*Records supplied*:
##############################

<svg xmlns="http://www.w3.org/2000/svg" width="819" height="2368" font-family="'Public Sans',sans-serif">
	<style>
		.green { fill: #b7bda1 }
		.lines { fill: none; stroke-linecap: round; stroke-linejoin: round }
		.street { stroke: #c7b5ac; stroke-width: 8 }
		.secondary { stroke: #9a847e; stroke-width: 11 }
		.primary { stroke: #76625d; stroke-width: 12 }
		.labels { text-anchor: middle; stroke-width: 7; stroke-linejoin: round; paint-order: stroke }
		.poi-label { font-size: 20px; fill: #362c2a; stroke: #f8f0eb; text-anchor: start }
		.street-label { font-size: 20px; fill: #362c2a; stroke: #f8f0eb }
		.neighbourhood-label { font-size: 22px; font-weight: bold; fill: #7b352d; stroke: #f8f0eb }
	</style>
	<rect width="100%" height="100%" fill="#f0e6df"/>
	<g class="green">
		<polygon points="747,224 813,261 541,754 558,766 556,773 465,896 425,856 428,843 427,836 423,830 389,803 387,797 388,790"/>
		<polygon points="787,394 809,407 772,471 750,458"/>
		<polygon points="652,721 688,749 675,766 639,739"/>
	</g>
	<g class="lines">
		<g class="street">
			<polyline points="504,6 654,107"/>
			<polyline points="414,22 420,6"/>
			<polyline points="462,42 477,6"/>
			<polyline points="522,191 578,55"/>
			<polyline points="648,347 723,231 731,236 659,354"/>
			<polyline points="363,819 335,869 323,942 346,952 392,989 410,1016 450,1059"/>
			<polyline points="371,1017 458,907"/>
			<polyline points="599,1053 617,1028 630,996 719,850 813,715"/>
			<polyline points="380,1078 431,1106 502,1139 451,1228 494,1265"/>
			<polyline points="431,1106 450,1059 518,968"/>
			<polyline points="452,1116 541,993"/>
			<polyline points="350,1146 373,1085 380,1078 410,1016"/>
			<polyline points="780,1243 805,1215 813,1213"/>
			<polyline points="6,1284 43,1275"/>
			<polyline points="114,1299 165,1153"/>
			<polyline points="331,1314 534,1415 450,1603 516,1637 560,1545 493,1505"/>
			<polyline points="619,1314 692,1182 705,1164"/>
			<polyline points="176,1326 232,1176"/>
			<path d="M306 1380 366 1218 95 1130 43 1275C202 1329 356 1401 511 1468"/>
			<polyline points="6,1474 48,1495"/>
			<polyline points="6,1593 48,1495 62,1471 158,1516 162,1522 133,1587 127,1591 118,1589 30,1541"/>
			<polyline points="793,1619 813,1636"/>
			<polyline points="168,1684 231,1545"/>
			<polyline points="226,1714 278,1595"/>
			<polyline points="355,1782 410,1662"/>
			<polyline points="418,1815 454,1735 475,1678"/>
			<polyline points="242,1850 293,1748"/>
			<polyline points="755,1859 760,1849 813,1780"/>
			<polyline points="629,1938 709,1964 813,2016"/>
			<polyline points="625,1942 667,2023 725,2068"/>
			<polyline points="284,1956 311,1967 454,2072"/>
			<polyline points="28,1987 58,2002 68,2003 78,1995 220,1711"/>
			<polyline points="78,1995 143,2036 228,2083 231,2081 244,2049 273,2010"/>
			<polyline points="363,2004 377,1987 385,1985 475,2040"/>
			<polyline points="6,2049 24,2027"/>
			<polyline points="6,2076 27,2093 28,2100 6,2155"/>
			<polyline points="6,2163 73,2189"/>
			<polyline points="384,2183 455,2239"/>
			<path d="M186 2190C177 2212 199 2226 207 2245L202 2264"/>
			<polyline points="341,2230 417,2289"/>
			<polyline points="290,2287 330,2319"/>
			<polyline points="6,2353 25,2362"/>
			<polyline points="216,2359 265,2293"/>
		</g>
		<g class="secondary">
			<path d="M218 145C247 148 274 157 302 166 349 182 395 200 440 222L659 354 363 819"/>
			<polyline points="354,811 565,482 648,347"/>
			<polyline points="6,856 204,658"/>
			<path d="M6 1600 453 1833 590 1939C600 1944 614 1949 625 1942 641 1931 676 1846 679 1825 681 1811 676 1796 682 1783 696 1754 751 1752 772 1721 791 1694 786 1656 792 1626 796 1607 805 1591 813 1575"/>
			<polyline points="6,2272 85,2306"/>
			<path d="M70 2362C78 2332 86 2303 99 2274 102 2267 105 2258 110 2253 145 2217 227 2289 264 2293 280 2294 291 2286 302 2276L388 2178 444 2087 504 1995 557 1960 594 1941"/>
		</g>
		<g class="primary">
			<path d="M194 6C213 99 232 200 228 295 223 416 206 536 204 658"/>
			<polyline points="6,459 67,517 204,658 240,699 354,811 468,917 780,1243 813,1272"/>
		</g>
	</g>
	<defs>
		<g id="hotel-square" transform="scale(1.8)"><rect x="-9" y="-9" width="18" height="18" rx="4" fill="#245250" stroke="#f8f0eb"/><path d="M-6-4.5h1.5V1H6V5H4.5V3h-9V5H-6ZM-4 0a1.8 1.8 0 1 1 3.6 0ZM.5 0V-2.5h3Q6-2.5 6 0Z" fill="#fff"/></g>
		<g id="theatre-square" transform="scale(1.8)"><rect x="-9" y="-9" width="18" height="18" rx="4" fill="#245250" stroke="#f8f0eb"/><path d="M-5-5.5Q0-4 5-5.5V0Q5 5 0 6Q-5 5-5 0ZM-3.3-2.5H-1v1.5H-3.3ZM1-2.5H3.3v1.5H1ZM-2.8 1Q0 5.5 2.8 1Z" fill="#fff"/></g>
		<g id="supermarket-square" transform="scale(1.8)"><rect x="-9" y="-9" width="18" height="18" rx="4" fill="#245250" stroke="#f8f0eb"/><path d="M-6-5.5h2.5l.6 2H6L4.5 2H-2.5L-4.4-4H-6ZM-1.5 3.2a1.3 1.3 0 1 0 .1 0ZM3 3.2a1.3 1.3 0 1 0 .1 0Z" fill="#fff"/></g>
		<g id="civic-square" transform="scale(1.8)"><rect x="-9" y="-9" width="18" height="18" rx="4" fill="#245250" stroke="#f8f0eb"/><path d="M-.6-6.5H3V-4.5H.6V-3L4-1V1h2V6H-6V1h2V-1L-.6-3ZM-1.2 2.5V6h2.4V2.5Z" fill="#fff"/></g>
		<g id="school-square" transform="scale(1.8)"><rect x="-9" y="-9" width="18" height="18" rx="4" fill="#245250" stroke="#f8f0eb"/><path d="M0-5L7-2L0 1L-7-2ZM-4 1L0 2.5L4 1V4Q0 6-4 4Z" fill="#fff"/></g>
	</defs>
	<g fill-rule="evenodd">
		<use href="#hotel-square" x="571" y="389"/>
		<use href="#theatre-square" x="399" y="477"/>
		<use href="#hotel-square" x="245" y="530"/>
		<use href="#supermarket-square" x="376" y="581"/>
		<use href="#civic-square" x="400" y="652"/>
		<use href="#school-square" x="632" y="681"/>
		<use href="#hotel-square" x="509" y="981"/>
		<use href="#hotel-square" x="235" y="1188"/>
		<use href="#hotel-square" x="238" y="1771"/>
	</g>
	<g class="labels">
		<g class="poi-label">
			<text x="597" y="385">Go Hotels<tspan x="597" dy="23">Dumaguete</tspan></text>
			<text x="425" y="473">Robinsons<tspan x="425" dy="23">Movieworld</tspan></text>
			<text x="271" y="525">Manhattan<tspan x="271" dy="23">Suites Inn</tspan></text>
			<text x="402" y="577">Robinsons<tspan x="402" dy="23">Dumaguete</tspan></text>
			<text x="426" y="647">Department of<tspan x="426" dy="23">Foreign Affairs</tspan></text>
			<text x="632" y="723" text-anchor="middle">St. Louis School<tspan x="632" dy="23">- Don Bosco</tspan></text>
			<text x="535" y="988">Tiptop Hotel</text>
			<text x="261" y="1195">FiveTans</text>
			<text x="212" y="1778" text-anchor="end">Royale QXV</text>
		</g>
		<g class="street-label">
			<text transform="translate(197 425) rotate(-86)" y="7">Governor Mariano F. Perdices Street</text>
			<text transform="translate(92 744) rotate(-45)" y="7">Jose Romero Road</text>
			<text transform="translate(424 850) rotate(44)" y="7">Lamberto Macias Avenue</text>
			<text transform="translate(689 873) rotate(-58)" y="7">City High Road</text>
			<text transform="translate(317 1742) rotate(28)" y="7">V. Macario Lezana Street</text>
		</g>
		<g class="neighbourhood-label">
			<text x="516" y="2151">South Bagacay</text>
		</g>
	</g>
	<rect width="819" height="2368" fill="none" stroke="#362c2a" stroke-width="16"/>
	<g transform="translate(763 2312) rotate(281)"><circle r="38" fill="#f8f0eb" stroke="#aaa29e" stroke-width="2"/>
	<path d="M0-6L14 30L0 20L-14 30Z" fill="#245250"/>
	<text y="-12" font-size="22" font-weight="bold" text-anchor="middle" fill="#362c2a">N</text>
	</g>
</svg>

##############################

Write out every line of the data that holds the word "lines".

*Reply*:
		.lines { fill: none; stroke-linecap: round; stroke-linejoin: round }
	<g class="lines">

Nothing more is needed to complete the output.